Regulators had long classified a private Swiss energy conglomerate called Vitol as a trader that primarily helped industrial firms that needed oil to run their businesses.

But when the Commodity Futures Trading Commission examined Vitol’s books last month, it found that the firm was in fact more of a speculator, holding oil contracts as a profit-making investment rather than a means of lining up the actual delivery of fuel. Even more surprising to the commodities markets was the massive size of Vitol’s portfolio — at one point in July, the firm held 11 percent of all the oil contracts on the regulated New York Mercantile Exchange.

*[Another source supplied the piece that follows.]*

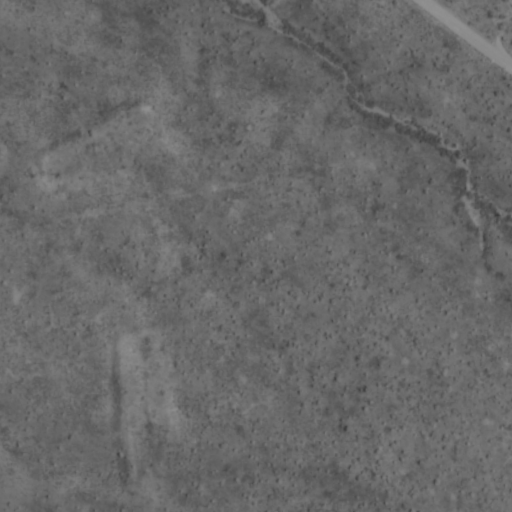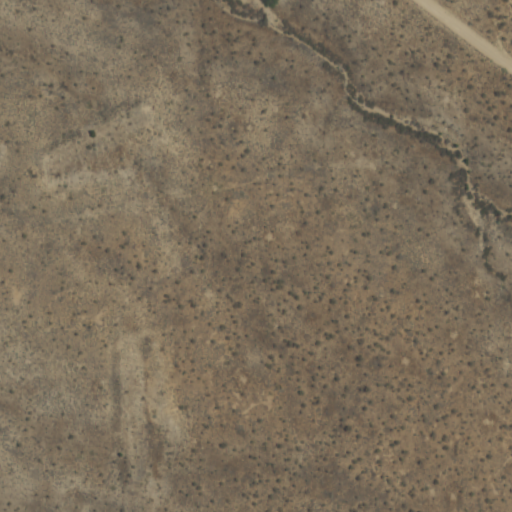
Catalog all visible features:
road: (506, 2)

….The CFTC, which learned about the nature of Vitol’s activities only after making an unusual request for data from the firm, now reports that financial firms speculating for their clients or for themselves account for about 81 percent of the oil contracts on NYMEX, a far bigger share than had previously been stated by the agency.

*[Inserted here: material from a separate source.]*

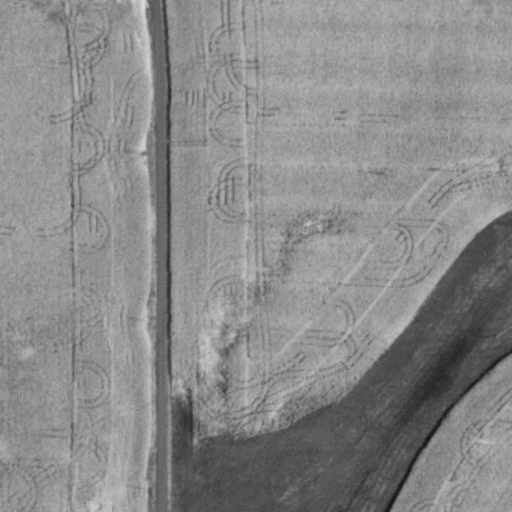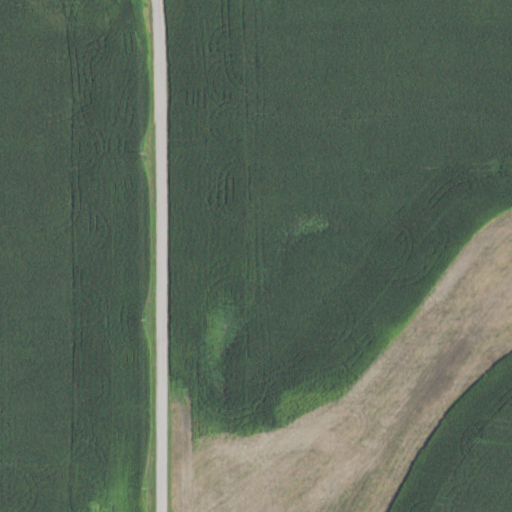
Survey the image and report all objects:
road: (159, 255)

Read the whole thing for more. This still isn’t conclusive evidence one way or the other, but it’s certainly suggestive that there have been a few big financial players helping to drive prices up in the past few months. Supply constraints are still the main culprit for long-term price increases, but all the same it’s beginning to look like it wouldn’t hurt to tighten up the oversight of the oil futures market a wee bit.